<<<<
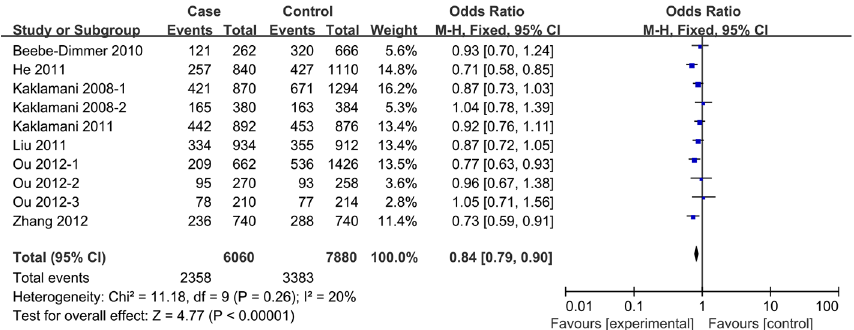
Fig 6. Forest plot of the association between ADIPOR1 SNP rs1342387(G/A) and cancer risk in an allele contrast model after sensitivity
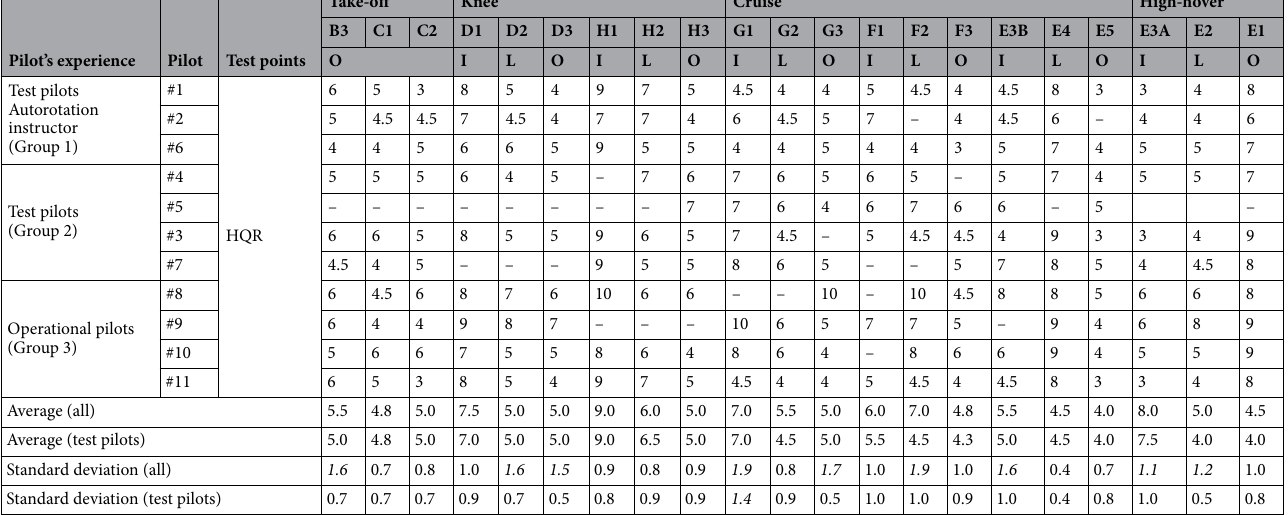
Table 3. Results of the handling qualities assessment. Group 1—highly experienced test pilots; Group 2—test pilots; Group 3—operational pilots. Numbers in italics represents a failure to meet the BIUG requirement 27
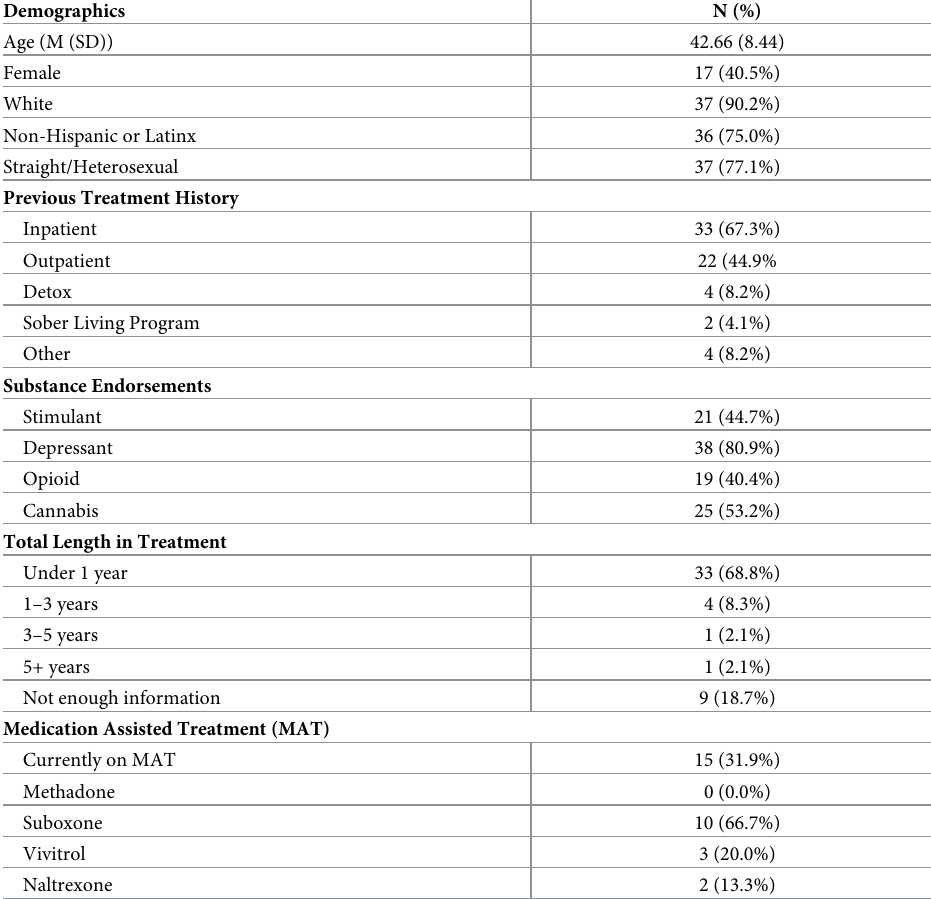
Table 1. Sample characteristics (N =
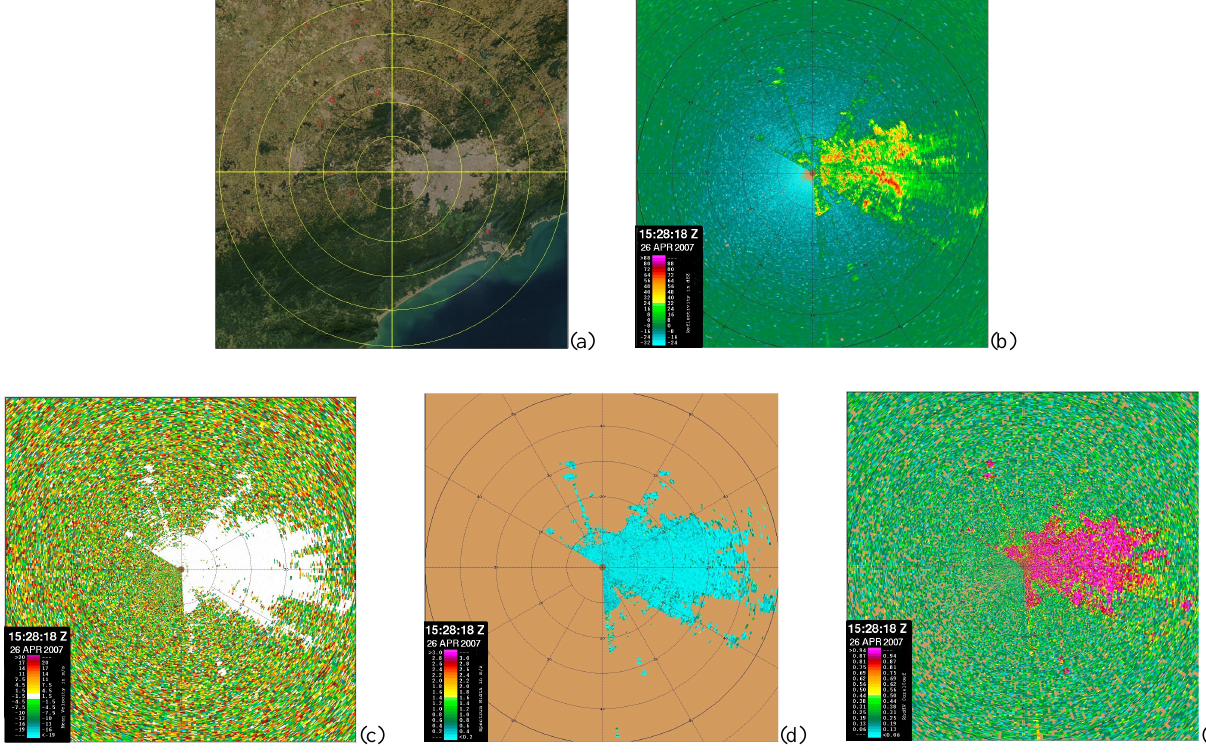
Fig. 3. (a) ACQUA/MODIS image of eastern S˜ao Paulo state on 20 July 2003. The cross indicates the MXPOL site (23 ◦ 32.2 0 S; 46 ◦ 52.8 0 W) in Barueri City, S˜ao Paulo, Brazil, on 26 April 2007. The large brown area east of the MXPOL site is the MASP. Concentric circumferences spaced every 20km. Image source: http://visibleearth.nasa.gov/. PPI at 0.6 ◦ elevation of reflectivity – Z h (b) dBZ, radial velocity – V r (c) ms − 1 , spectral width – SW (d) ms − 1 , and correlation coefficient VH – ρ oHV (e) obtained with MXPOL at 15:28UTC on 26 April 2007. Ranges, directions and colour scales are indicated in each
>>>>
Activity
Every line above that holds "Table" counts once; state the total and nothing else.

Exercise response
2